## 练习目标
续写关于数字普惠金融影响企业新质生产力的那段文字，从它的最后一句之后接着写。

## 页面节选
—————

本文分别以企业生命周期分类与企业地区不同进行进一步检验。

不同的企业生命周期会带来不同的管理挑战、战略规划和组织架构,为了检验企业生命周期异质性对研究结论的影响差异,本文将企业分为成长期、成熟期和衰退期三个组别。参考梁上坤等(2019)的研究[50],本文采用销售收入增长率、存留收益率、资本支出率、公司年龄四个变量的得分情况衡量公司生命周期。具体做法是:分行业分别对四个指标排序打分并算出综合得分;然后,根据综合得分按行业由大到小排序,得分最高的约1/4为成长期企业,得分最低的约1 /4为衰退期企业,中间1 /2为成熟期企业。

从表5回归结果来看,成长期企业的数字普惠金融系数在1%水平上显著为正,且表现出最强的影响效应,衰退期企业在5%的水平上显著为正,而成熟期是不显著的,这表明数字普惠金融发展对具备较大上升空间的企业的新质生产力具有更大的推动作用。可能的原因是,成长期企业通常具备更强的创新意愿和能力,且成长期企业尚未形成较大规模,企业的战略和决策可以根据创新活动的需要开展灵活调整,因此成长期企业培育和发展新质生产力的效率更高,但是成长期企业的决策及行动又会更多地受到资金约束,数字普惠金融的发展恰好可以为其提供高效便捷的金融服务,所以数字普惠金融对成长期企业新质生产力发展的促进作用也更强;成熟期企业由于其商业模式已经较为成熟,企业在面临重大革新决策时则更倾向于稳定发展和规避风险,不利于新质生产力的发展。同时,成熟期企业通常具备充裕的现金流和稳固的商业信用,依靠传统金融体系的支持即可满足其融资需求。

为了检验数字普惠金融对不同地区企业新质生产力的影响差异,本文将企业所处地区分类为东部、中部和西部地区,回归结果见表6。

—————

## 所给记录

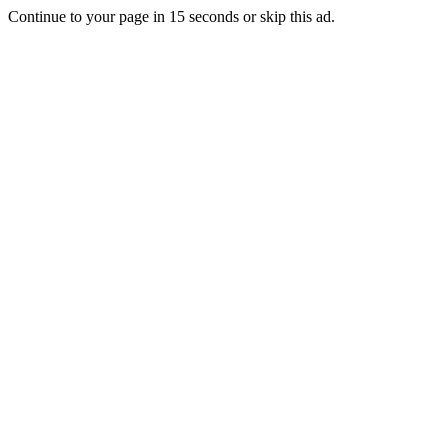
Continue to your page in
15
seconds or
skip this ad
.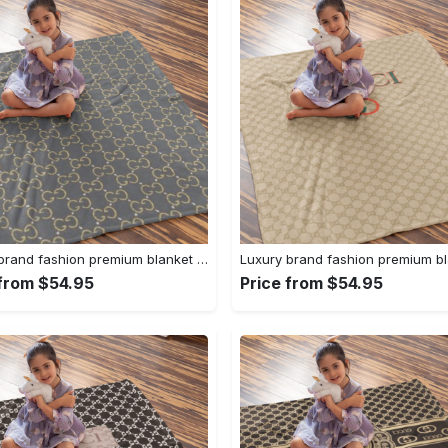
Luxury brand fashion premium blanket fleece home decor clothing special gift 95
 from $54.95
Price from $54.95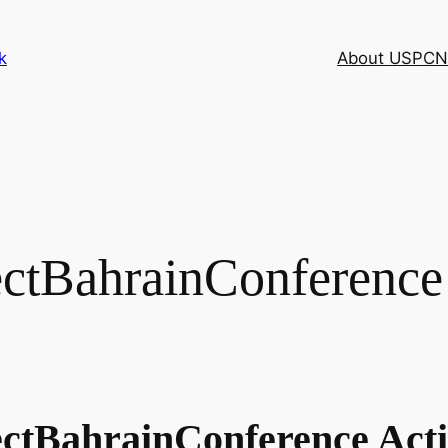
k
About USPCN
tBahrainConference C
jectBahrainConference Ac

—————

## 作答结果
从表6的回归结果来看,东部地区企业虽然受益于数字普惠金融,但影响相对较小,是不显著的;中部地区的影响较为显著;西部地区则表现出最强的正向响应。这可能与地区发展不平衡有关,东部地区在经济发展水平和基础设施建设方面具备一定的优势,且东部地区的金融市场发展起步较早,传统金融的发展也更加完善,因此东部地区企业可以从传统金融体系中获得自身发展所需要的大部分甚至全部金融服务,数字普惠金融的赋能作用尚未显现;而西部地区受制于时空因素,金融发展相对落后,数字普惠金融的时空穿透特点又恰好满足了西部地区企业的发展需要,一定程度上弥补了传统金融带来的空白,所以西部地区企业对数字普惠金融的依赖程度更高,进而数字普惠金融对西部地区的企业影响也更大。

六、结论与政策启示

数字普惠金融作为数字技术加持下的金融服务新质态,正在成为推动企业新质生产力的发展新引擎。本文基于2011~2021年沪深A股上市公司相关数据,考察数字普惠金融发展对新质生产力的影响,得出如下结论:第一,数字普惠金融发展对企业新质生产力具有显著的正向影响,即证实了新发展格局下数字普惠金融可以为企业新质生产力的发展提供新动能,并且该结论经过多种稳健性检验后依然成立,进一步对数字普惠金融的三个子维度研究发现,覆盖广度和数字化程度均对企业新质生产力的提高有显著促进作用,使用深度对企业新质生产力的影响则不显著。第二,从作用机制来看,数字普惠金融通过缓解金融资源错配、提高企业人力资本水平和加强企业创新水平,进而促进企业新质生产力的发展。进一步来看,提高企业人力资本水平的机制对企业新质生产力发展的影响最为显著。第三,本文从区域差异和生命周期两个方面进行了异质性分析,从区域差异的角度出发,本文发现数字普惠金融发展对西部地区企业的新质生产力发展更具赋能作用,从生命周期的角度出发,发现数字普惠金融发展更能为成长期企业的新质生产力发展提供新动能。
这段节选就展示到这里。